§ **Work item**
Below are the records; repeat them in full, exactly.

§ **Dataset entries**
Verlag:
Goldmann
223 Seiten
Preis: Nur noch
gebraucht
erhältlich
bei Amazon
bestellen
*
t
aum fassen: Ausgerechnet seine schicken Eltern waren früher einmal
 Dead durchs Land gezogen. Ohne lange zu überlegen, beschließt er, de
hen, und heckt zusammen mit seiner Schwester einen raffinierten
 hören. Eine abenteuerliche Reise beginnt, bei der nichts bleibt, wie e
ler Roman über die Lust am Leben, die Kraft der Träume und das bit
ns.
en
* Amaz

§ **Finished exercise**
Verlag:
Goldmann
223 Seiten
Preis: Nur noch
gebraucht
erhältlich
bei Amazon
bestellen
*
t
aum fassen: Ausgerechnet seine schicken Eltern waren früher einmal
 Dead durchs Land gezogen. Ohne lange zu überlegen, beschließt er, de
hen, und heckt zusammen mit seiner Schwester einen raffinierten
 hören. Eine abenteuerliche Reise beginnt, bei der nichts bleibt, wie e
ler Roman über die Lust am Leben, die Kraft der Träume und das bit
ns.
en
* Amaz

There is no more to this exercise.